Bildung: Weg mit dem Flickenteppich!
Die Schweizer Bildungslandschaft ist mit ihren föderalistischen Strukturen ein einziger Flickenteppich. In den letzten Jahren sind aber mehrere Harmonisierungsschritte eingeleitet worden – schliesslich hatten sich die Schweizer Stimmberechtigten 2006 mit überwältigender Mehrheit für den Bildungsartikel ausgesprochen, der die Kantone verpflichtet, die Bildungssysteme zu vereinheitlichen. Das «HarmoS»-Konkordat und nun der Lehrplan 21 sind Instrumente, die diese Harmonisierung ermöglichen sollen.

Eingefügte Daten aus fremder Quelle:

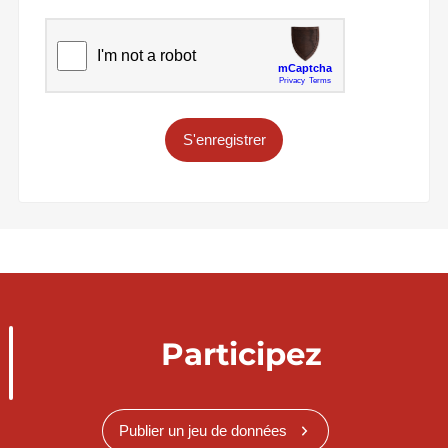
S'enregistrer
Participez
Publier un jeu de données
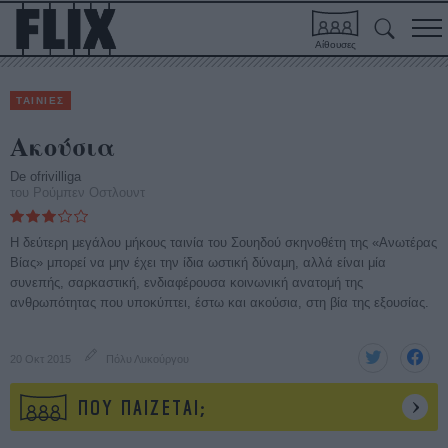
Αίθουσες
ΤΑΙΝΙΕΣ
Ακούσια
De ofrivilliga
του Ρούμπεν Οστλουντ
Η δεύτερη μεγάλου μήκους ταινία του Σουηδού σκηνοθέτη της «Ανωτέρας
Βίας» μπορεί να μην έχει την ίδια ωστική δύναμη, αλλά είναι μία
συνεπής, σαρκαστική, ενδιαφέρουσα κοινωνική ανατομή της
ανθρωπότητας που υποκύπτει, έστω και ακούσια, στη βία της εξουσίας.
20 Οκτ 2015
Πόλυ Λυκούργου
ΠΟΥ ΠΑΙΖΕΤΑΙ;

Während aber die Romandie mittlerweile einen einheitlichen Lehrplan etabliert hat, rückt eine Harmonisierung in der Deutschschweiz zusehends in die Ferne. Vergangene Woche hat der Schaffhauser Kantonsrat beschlossen, dass künftig an Primarschulen nur noch eine Fremdsprache unterrichtet werden soll. Das widerspricht den Bestimmungen des «HarmoS»-Konkordats und torpediert die geforderte Harmonisierung. Die zweite Fremdsprache steht auch in weiteren Deutschschweizer Kantonen auf der Kippe: In Baselland und im Thurgau sind parlamentarische Vorstösse hängig, in Luzern, Graubünden und Nidwalden Volksinitiativen lanciert.

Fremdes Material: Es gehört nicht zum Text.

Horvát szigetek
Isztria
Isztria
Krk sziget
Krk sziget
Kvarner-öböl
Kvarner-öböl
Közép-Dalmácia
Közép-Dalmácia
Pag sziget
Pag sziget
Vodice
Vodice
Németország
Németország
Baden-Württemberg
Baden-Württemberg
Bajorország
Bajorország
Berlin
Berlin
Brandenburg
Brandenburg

Die Streichung einer Fremdsprache in der Primarschule wird mehrheitlich zulasten des Französischs gehen: Die Landessprache ist heute nur in den zweisprachigen sowie in den an die Romandie angrenzenden Kantonen erste Fremdsprache, ansonsten ist es Englisch. Zieht ein Kind im Primarschulalter künftig von Liestal nach Schaffhausen, muss es eine neue Fremdsprache lernen.

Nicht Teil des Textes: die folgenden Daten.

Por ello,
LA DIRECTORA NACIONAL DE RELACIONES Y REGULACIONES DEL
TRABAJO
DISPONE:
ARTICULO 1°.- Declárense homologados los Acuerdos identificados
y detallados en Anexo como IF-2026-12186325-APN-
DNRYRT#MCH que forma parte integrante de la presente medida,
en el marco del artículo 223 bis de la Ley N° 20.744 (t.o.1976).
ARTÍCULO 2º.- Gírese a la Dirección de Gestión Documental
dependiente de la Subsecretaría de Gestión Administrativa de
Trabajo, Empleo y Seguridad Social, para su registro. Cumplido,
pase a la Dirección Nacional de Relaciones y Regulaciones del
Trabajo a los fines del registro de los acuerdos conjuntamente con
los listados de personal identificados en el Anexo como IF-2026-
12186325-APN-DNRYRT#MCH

Die Debatte um die Fremdsprachen ist eine rein politische. In pädagogischer Hinsicht gibt es keine zwingenden Erkenntnisse, die für oder gegen eine zweite Fremdsprache in der Primarschule sprechen. Gefordert ist folglich die Politik – gerade auf Bundesebene. Noch lässt man die Deutschschweizer Kantone gewähren. Doch mit dem in der Verfassung verankerten Bildungsartikel steht ein griffiger Hebel zur Verfügung. Dieser verpflichtet die Kantone nämlich dazu, die verlangte Harmonisierung ab dem Schuljahr 2015/16 zu erreichen. Höchste Zeit, den Deutschschweizer Flickenteppich zu entsorgen.